--- Begin Source ---
At Russia's nearby Bellingshausen base, staff have reconstructed a wooden Orthdox church with a decorative spire that was first built in Siberia. At the Great Wall base beyond that, the Chinese operate a gift shop selling penguin statuettes to tourists who come ashore from cruise ships.
A short flight over King George Island in a 12-seat Twin Otter ski-plane reveals not only majestic icebergs sculpted into extraordinary geometric forms and colonies of sea lions and penguins but also groups of corrugated-iron cabins and Anderson shelters that make up the international bases. Argentina, Brazil, Poland, South Korea and Uruguay all maintain year-round research stations near the Chilean, Russian and Chinese bases.
Preventing a new Falklands-style conflict is the fact that Britain, Argentina and Chile are all signatories to the 1959 Antarctic Treaty, which voluntarily freezes the overlapping sovereignty claims. Nevertheless, Chile treats the aircraft ride from the southern city of Punta Arenas on the South American mainland to the Frei base in Antarctica as an internal flight that does not require a passport.
A travel agency in Punta Arenas even offers flights for tourists at $2,500 (£1,200) for a day-trip and $3,500 for an overnight stay at the Chilean base. Once they are there, Chilean soldiers will sell them a souvenir T-shirt emblazoned with a penguin and the words "Chilean Antarctica".
All three countries continue to affirm sovereignty by deliberately asserting their presence on the icy continent. Linda Capper, a spokeswoman for the British Antarctic Survey, which runs British research stations in the Antarctic, said that Britain performs administrative acts in the territory - a traditional test of sovereignty.
The British Antarctic Territory issues its own postage stamps and all British research stations have their own post office. British base commanders are sworn in as magistrates and conduct official duties such as stamping visitors' passports. But Britain is lagging in the "baby race" in Antarctica that its rivals Chile and Argentina seem bent on pursuing.
Argentina, intent on establishing sovereignty by having its citizens born in the disputed territory, resorted to flying SÍlvia Morella de Palma, the seven-months pregnant wife of an Argentine army captain, to the Esperanza base that her husband commanded. When she gave birth to Emilio Marcos de Palma on January 7, 1978, he became the first "native-born" Antarctican. Chile responded in kind when Juan Pablo Camacho was born at the Frei base to become the first Chilean born in Antarctica. Residents say that two more Chilean babies have since been born at Frei. No British baby has been born at a British Antarctic research station, Ms Capper said.
The 1991 Madrid Protocol to the Antarctic Treaty declares the icy continent "a natural reserve, devoted to peace and science" and outlaws mining or oil-drilling for 50 years.
But polar experts fear that the rival national claims could lead to conflict as global warming makes it increasingly tempting to exploit mineral resources, such as oil and gas, in the Antarctic, particularly on the more accessible Antarctic Peninsula.
Gazing out over the unspoilt waters, Gino Casassa, a Chilean scientist and member of the Nobel Peace Prize-winning Intergovernmental Panel on Climate Change, said that he is afraid that there will be oil platforms off King George Island in 50 years' time.
"This is a big threat," he said. "I would not like to see that happen but it will be inevitable. There will be a big fight over these competing issues: keeping it pristine for scientific work and the exploitation of resources. Especially with deglacierisation, it can become commercially viable."
--- End Source ---
--- Begin Data block ---
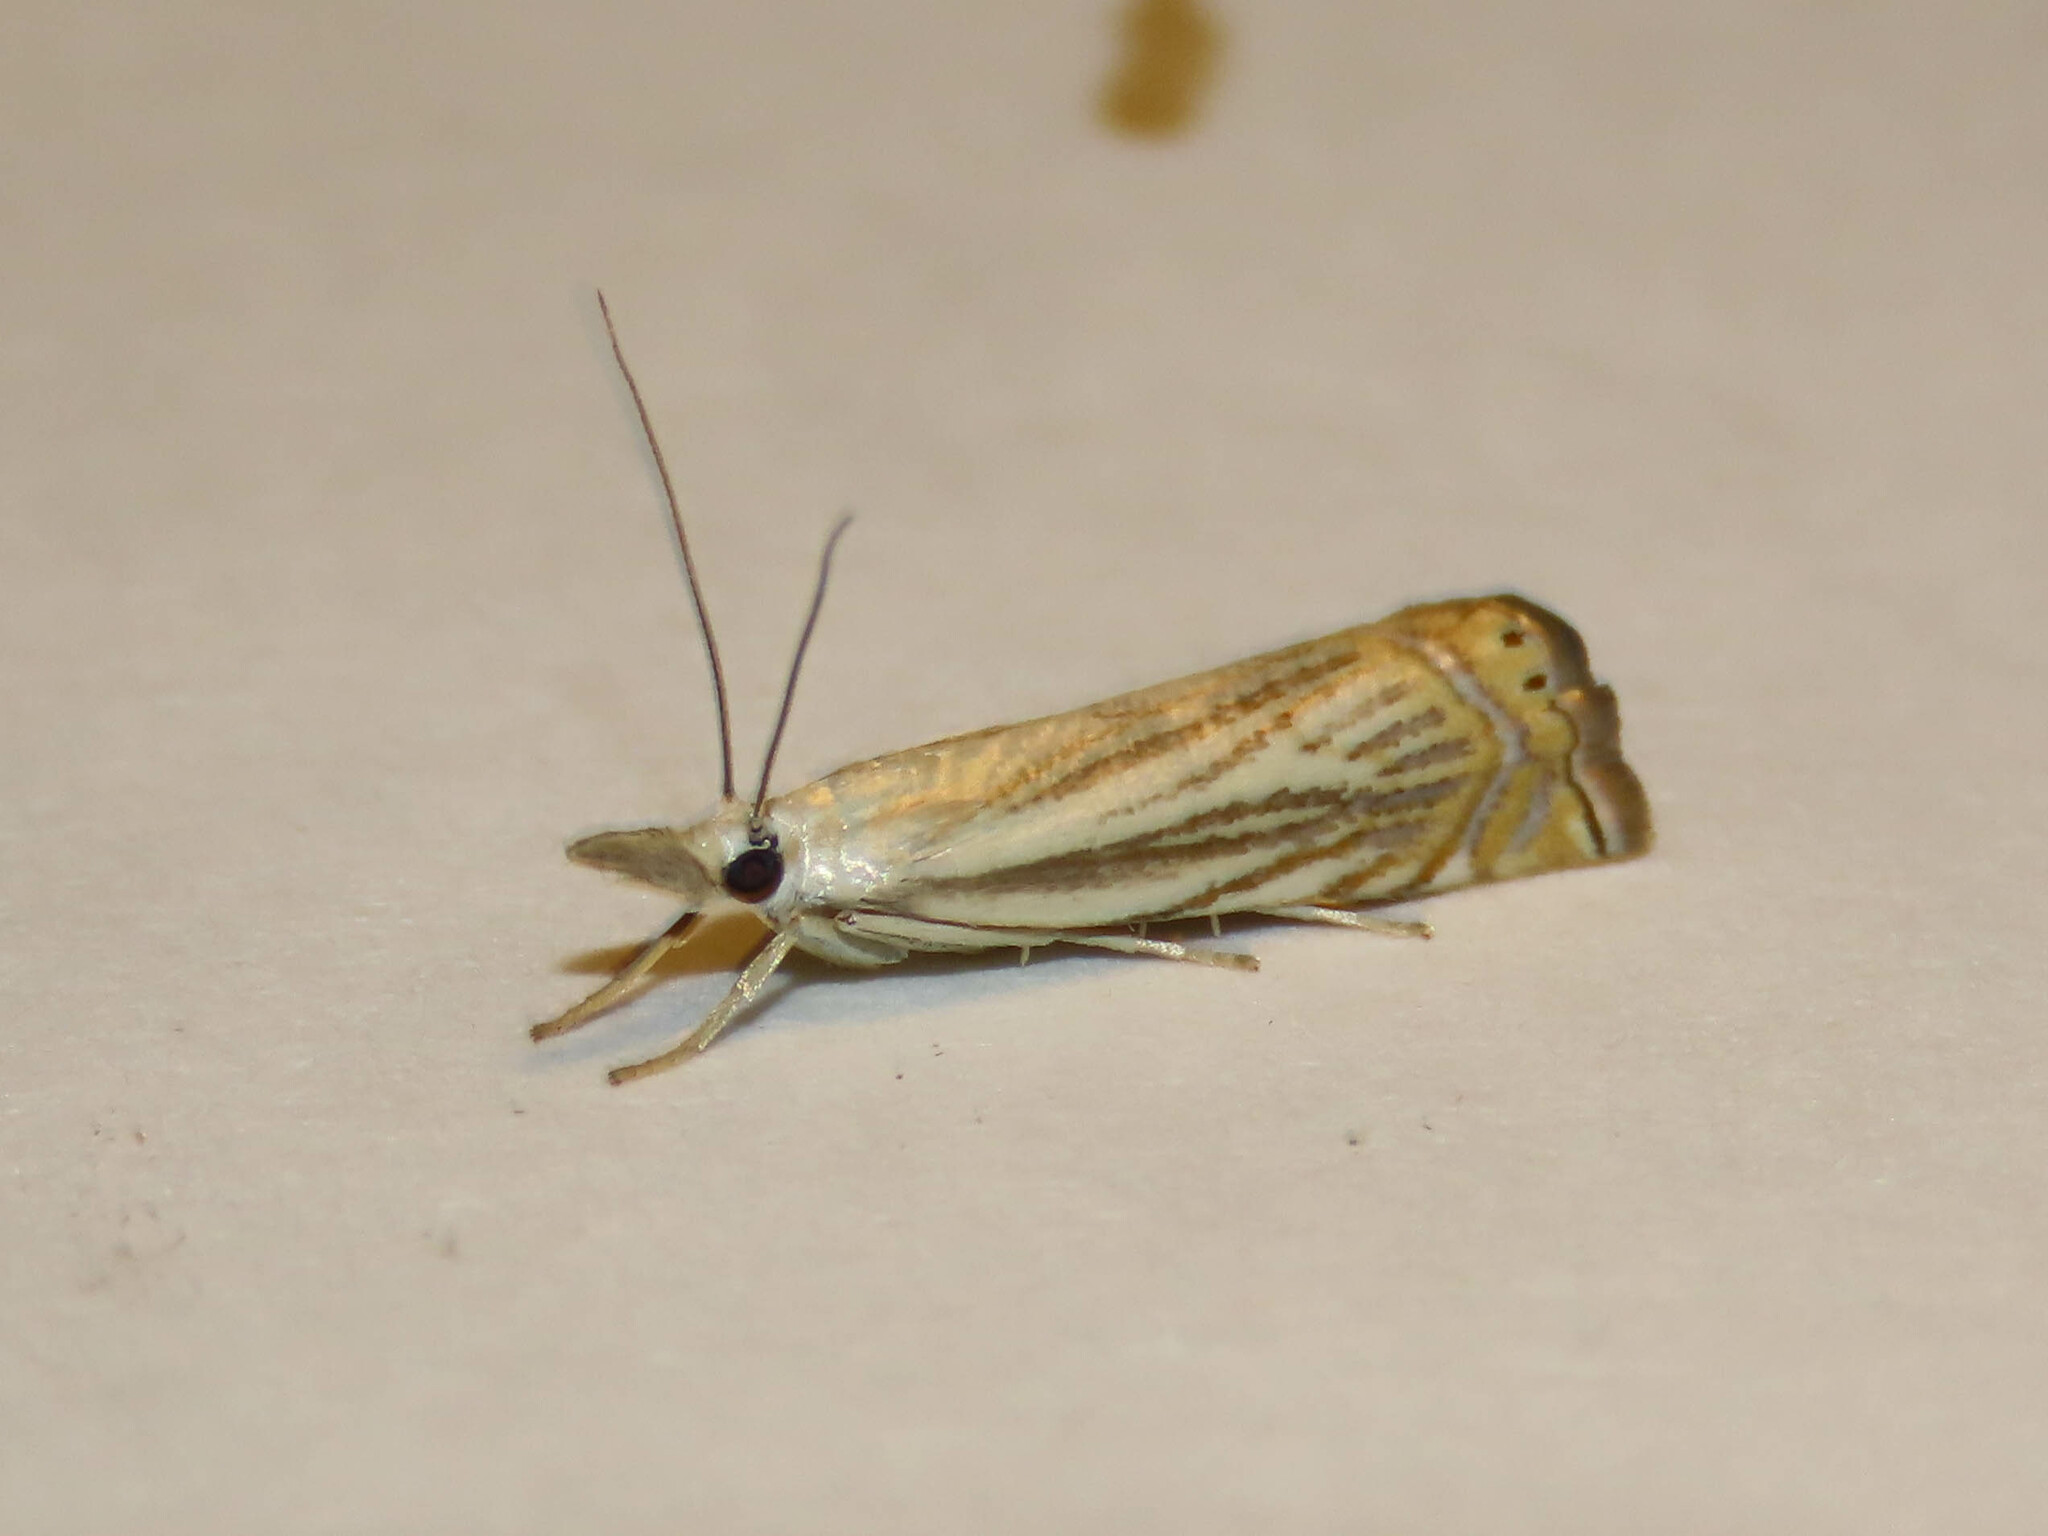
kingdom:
--- End Data block ---
Directive: From the Antarctica article above, copy out everything from "But polar experts" down to "50 years' time.".

Response to this exercise:
But polar experts fear that the rival national claims could lead to conflict as global warming makes it increasingly tempting to exploit mineral resources, such as oil and gas, in the Antarctic, particularly on the more accessible Antarctic Peninsula.
Gazing out over the unspoilt waters, Gino Casassa, a Chilean scientist and member of the Nobel Peace Prize-winning Intergovernmental Panel on Climate Change, said that he is afraid that there will be oil platforms off King George Island in 50 years' time.